[Dataset — start]
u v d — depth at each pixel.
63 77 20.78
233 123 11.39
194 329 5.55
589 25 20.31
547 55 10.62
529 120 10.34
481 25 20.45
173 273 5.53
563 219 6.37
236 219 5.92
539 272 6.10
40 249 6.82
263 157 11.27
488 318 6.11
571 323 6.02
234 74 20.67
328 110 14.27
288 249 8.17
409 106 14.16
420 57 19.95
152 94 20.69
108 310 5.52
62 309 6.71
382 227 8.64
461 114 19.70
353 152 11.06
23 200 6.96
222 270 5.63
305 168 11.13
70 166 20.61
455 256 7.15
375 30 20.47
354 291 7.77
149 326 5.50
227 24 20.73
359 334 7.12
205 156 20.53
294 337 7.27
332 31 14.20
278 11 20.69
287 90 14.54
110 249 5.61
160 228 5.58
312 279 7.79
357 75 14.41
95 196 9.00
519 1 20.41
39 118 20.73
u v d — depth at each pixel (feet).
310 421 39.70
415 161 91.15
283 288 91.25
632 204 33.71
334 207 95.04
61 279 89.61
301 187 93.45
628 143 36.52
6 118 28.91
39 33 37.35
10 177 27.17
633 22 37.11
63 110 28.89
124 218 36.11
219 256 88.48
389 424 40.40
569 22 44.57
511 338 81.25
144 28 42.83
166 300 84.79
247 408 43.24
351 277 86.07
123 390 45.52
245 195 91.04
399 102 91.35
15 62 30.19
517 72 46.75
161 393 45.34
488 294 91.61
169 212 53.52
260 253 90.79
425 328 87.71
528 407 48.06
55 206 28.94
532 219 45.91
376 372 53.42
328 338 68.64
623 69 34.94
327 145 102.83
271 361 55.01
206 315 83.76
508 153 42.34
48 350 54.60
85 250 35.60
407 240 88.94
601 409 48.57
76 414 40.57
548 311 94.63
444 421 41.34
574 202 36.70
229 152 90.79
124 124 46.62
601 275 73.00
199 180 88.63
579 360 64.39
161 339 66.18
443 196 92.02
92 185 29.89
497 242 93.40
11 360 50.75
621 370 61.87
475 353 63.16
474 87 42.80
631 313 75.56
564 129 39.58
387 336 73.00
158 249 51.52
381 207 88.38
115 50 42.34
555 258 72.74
[Dataset — finish]
• **Task goal**
Return all of the data precisely as it appears.

• **Solved exercise**
u v d — depth at each pixel.
63 77 20.78
233 123 11.39
194 329 5.55
589 25 20.31
547 55 10.62
529 120 10.34
481 25 20.45
173 273 5.53
563 219 6.37
236 219 5.92
539 272 6.10
40 249 6.82
263 157 11.27
488 318 6.11
571 323 6.02
234 74 20.67
328 110 14.27
288 249 8.17
409 106 14.16
420 57 19.95
152 94 20.69
108 310 5.52
62 309 6.71
382 227 8.64
461 114 19.70
353 152 11.06
23 200 6.96
222 270 5.63
305 168 11.13
70 166 20.61
455 256 7.15
375 30 20.47
354 291 7.77
149 326 5.50
227 24 20.73
359 334 7.12
205 156 20.53
294 337 7.27
332 31 14.20
278 11 20.69
287 90 14.54
110 249 5.61
160 228 5.58
312 279 7.79
357 75 14.41
95 196 9.00
519 1 20.41
39 118 20.73
u v d — depth at each pixel (feet).
310 421 39.70
415 161 91.15
283 288 91.25
632 204 33.71
334 207 95.04
61 279 89.61
301 187 93.45
628 143 36.52
6 118 28.91
39 33 37.35
10 177 27.17
633 22 37.11
63 110 28.89
124 218 36.11
219 256 88.48
389 424 40.40
569 22 44.57
511 338 81.25
144 28 42.83
166 300 84.79
247 408 43.24
351 277 86.07
123 390 45.52
245 195 91.04
399 102 91.35
15 62 30.19
517 72 46.75
161 393 45.34
488 294 91.61
169 212 53.52
260 253 90.79
425 328 87.71
528 407 48.06
55 206 28.94
532 219 45.91
376 372 53.42
328 338 68.64
623 69 34.94
327 145 102.83
271 361 55.01
206 315 83.76
508 153 42.34
48 350 54.60
85 250 35.60
407 240 88.94
601 409 48.57
76 414 40.57
548 311 94.63
444 421 41.34
574 202 36.70
229 152 90.79
124 124 46.62
601 275 73.00
199 180 88.63
579 360 64.39
161 339 66.18
443 196 92.02
92 185 29.89
497 242 93.40
11 360 50.75
621 370 61.87
475 353 63.16
474 87 42.80
631 313 75.56
564 129 39.58
387 336 73.00
158 249 51.52
381 207 88.38
115 50 42.34
555 258 72.74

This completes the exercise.